The most recent deals feature much bigger batteries. The $1 billion Gemini Solar + Battery Storage Project, for instance, which Quinbrook is co-developing with Arevia Power, will couple a 690-MW PV complex with 380 MW/1,416 MWh of storage. 8minute Solar Energy's Southern Bighorn Solar & Storage Center is a 300-MW PV project with 135 MW/540 MWh of storage. EDF's Arrow Canyon Solar Project pairs 200 MW of solar with 75 MW/375 MWh of storage.
NV Energy's three earlier deals included batteries sized at 25 MW to 50 MW.
Measured in real dollars, adjusted for inflation, NV Energy's six 25-year contracts, with start dates between 2021 and 2023, range from $22/MWh to $26/MWh, according to LBNL.

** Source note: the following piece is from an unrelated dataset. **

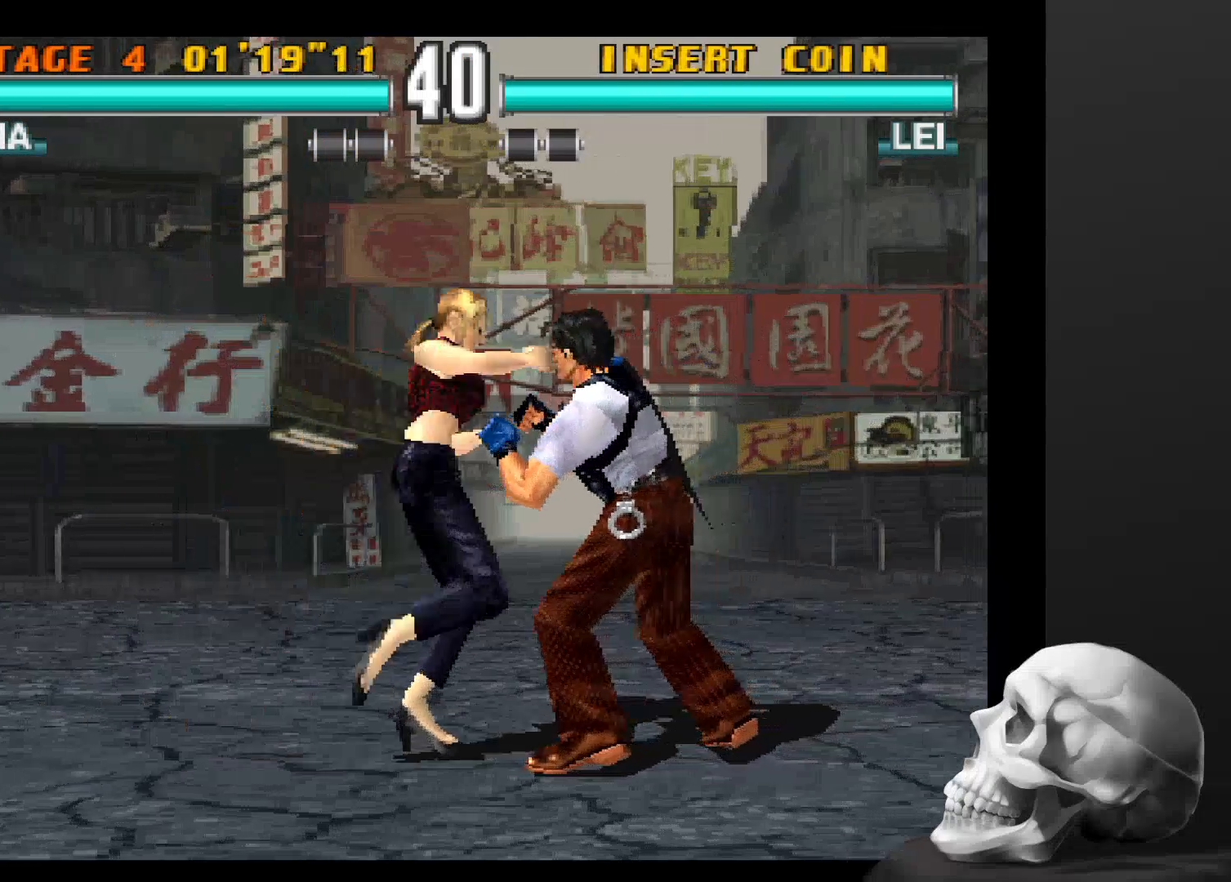
{"dt_ms": 500, "buttons": [], "left_stick": "center", "right_stick": "center", "events": []}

Pricing certainties, uncertainties
Based on its analysis of 23 PV-battery contracts, many deals "do not seem to be priced at much of a premium" compared with solar-only PPAs, LBNL said in its report.
Projects with batteries sized at roughly 25% of PV capacity carry a storage adder of about $4/MWh, national laboratory analysts estimated. Battery systems sized at 50% and 75% of the PV capacity add roughly $10/MWh and $15/MWh, respectively, LBNL said.

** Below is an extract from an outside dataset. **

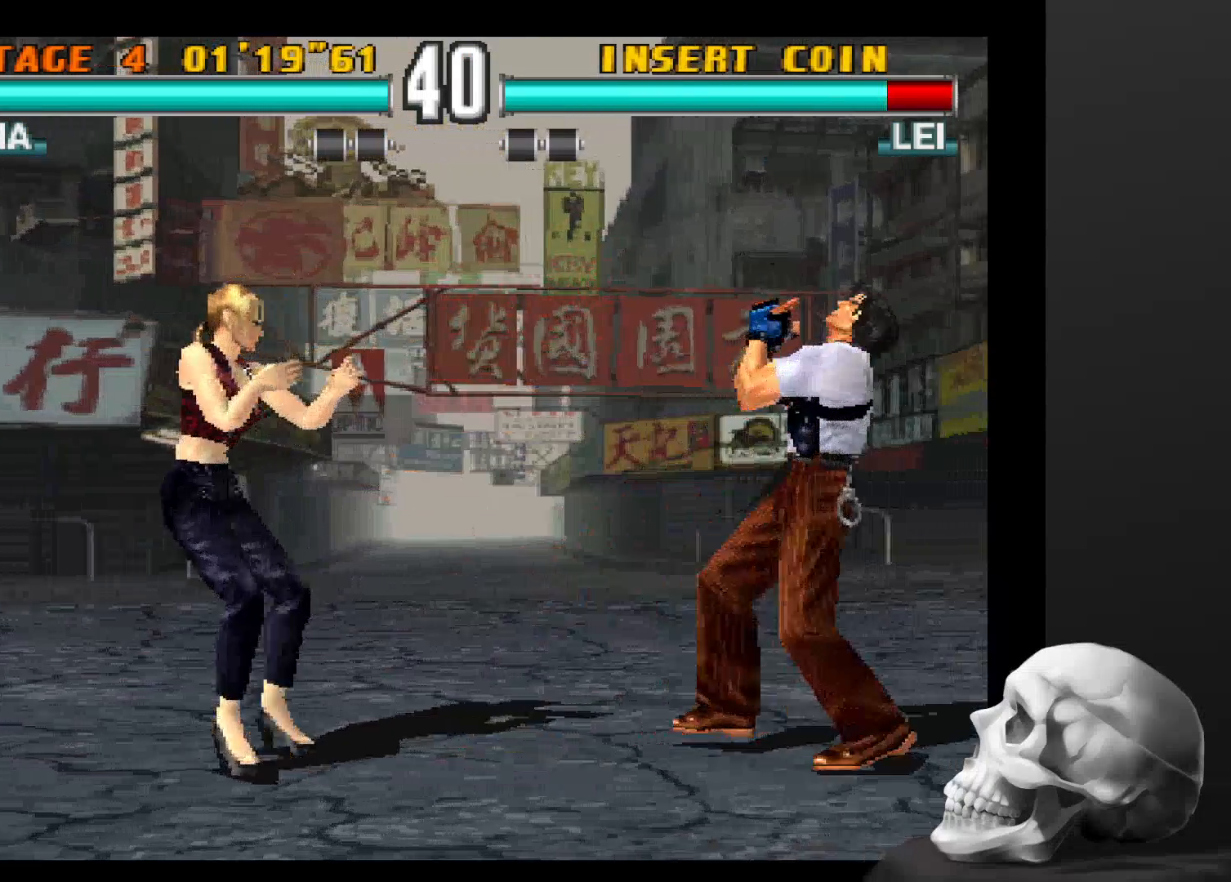
{"dt_ms": 1000, "buttons": [], "left_stick": "center", "right_stick": "center"}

In Hawaii, Kauai Island Utility Co-op and utility subsidiaries of Hawaiian Electric Industries Inc. have amassed a large portfolio of projects with batteries sized equal to the solar generation capacity of the system. Those PPAs are priced significantly higher than their counterparts in the western U.S., but still well below the cost of fossil-fuel generation on the islands. Hawaii's higher prices could also relate to the added value of such projects in the remote location, LBNL said.
Batteries installed at NextEra's Pinal Central Solar Energy Center |
How future solar-plus-storage prices develop in coming years will depend largely on whether tariffs on imported solar panels are extended and whether federal tax incentives remain on track to fall to 10% of utility-scale project cost by 2022, from 30% in 2019.
With the full 30% tax credit, solar-plus-storage PPAs in the $30s/MWh have a distinct price advantage over new gas, coal and nuclear generation, based on Lazard Ltd.'s most recent levelized cost of energy estimates, released in November 2019. Some battery-backed PV projects are even competitive with the marginal cost of existing conventional generators.
But on an unsubsidized basis, that advantage narrows or evaporates entirely. Without incentives, a 50-MW PV system with four hours of storage ranges from $102/MWh to $139/MWh, Lazard estimated. That compares with combined-cycle gas at $44/MWh to $68/MWh and gas peakers at $150/MWh to $199/MWh, according to the analysis.
LBNL expects solar, despite recent record low contract prices, to face "stiff competition" from both wind and gas in coming years. But as forecast horizons expand, "it becomes increasingly difficult to forecast fuel costs with any accuracy," the analysts said.